Window to the world

January 19, 2014

Window to the world

Windows are very interesting. The walls are meant to shut you up inside and the windows are meant to connect you back, reach out to the world whenever you like and shun it when you don’t.

Grade three was an important year of my life. Not only did we shift to secondary school where we were expected to wear a red shalwar kameez but there was a big window in the class.

The enormous French window was located at the back. In the afternoon, the sunlight on our back could make it uncomfortable. If you wanted to peek out, you had to turn around. You could see the narrow lane that led to the backyard of the school and to the house next door. The house had a lovely garden. On a lucky day, you could be sent to stand by the window as a punishment and observe the gardeners at work. Once we even placed small plates of seeds by that window, to see how the seedlings sprout and start a new life.

Literature has famous ‘windows’, too. Throw your grief out of the window, wait for the window of opportunity when hurt and see into your beloved’s eyes as if it is the window to her soul. The most famous windows are the ones in The Wuthering Heights that help Heathcliff meet Catherine.

I remember a story by Robert Louise Stevenson very vividly. As a child, Stevenson couldn’t walk. His sole connection to the world was his window through which he observed people and made little figures of them. One of those figures was the "lightman" who came at night to turn the street lights on. The window made the little boy’s life interesting but also increased his longing for the world. I haven’t come across the story since class five.

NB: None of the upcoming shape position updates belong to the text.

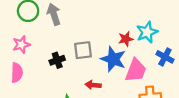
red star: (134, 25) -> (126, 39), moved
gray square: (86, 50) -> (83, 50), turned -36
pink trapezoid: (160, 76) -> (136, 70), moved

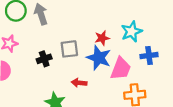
red star: (126, 39) -> (102, 38), moved
blue cross: (165, 57) -> (149, 56), turned -35

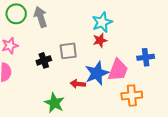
cyan star: (132, 32) -> (102, 22), moved
blue star: (99, 58) -> (97, 73), moved, turned 30

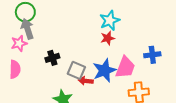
gray arrow: (41, 17) -> (27, 29), moved
gray square: (68, 51) -> (76, 70), moved, turned 30

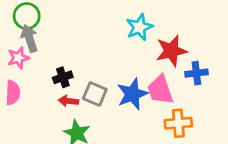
red star: (108, 38) -> (171, 51), moved, size x1.6
pink trapezoid: (125, 67) -> (160, 90), turned 140
red arrow: (86, 81) -> (68, 101), moved

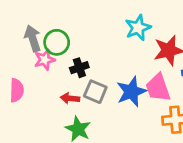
green circle: (27, 16) -> (57, 42), moved
pink star: (18, 58) -> (45, 60), moved
black cross: (63, 77) -> (79, 68), moved

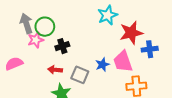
pink semicircle: (17, 90) -> (14, 64), turned -114
gray square: (95, 92) -> (80, 75), moved
blue star: (131, 92) -> (102, 65), size x0.6

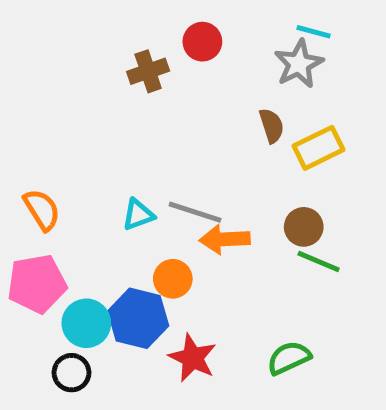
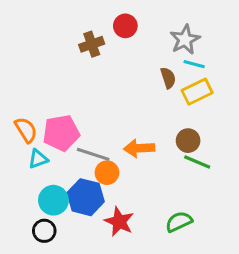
cyan line: (314, 32) -> (194, 64), moved
gray line: (195, 212) -> (93, 154), moved
cyan triangle: (138, 215) -> (38, 159), moved
pink pentagon: (37, 284) -> (61, 133), moved

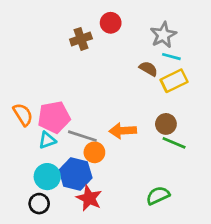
brown semicircle: (168, 78) -> (148, 69), turned -42
cyan triangle: (38, 159) -> (47, 140), moved
red star: (119, 222) -> (89, 198), moved

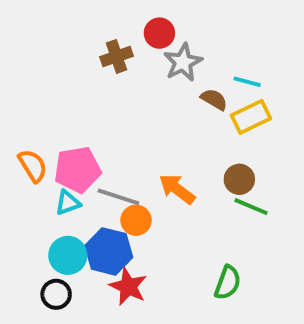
gray star: (163, 35) -> (183, 62), moved
orange arrow: (123, 131) -> (177, 189), turned 40
green semicircle: (158, 195) -> (228, 283), turned 135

In school, I spent a lot of time gazing outside the window. Who wants to deal with Algebra and Geometry when a vendor is selling falsa juice, a lady in a blue Foxy can’t park or the doorman is listening to the radio loud enough to wake the dead up.

In our fourth grade, there was a window, quite high up. It was inaccessible because we were small. However, if you could stand up on something, you would see the rich owner’s house. On a lucky day, her corgis, toy dogs and a huge snow-white fluffy dog that jumped like bull would be playing there.

Our fifth class window also looked out at the same dog’s heaven but from a different angle. This window was huge and the view was clearer. Sometimes the sari-clad owner would take a stroll and our eyes would pop out in excitement.

In class nine we were shifted to a room on the top of the building which felt like the Tower of Babel looking down on the world. I was particularly distracted by the passersby and the cleaning lady’s elaborate rituals. Sometimes the teachers discovered my flight into the unknown and changed my seat.

There is a window in my bedroom which looks out at the rectangular balcony of my room which looks out at the verandah and the gate. Previously, it was lush and green. But then my uncle returned from Canada and chopped all the trees. You can see the fog in winters and whoever is at the gate. I have planted new trees there.

This window was not just an escape from boredom. It was more of an escape into imagination. If I have watched a horror film I fear the vampires and the zombies are at the balcony, awaiting me. But usually, I can only see knights sword-fighting in my verandah, Hobbits jumping off the balcony or Romeo singing below it. Sometimes I see the renowned poet Faiz Ahmed Faiz playing the flute there. But this is rare.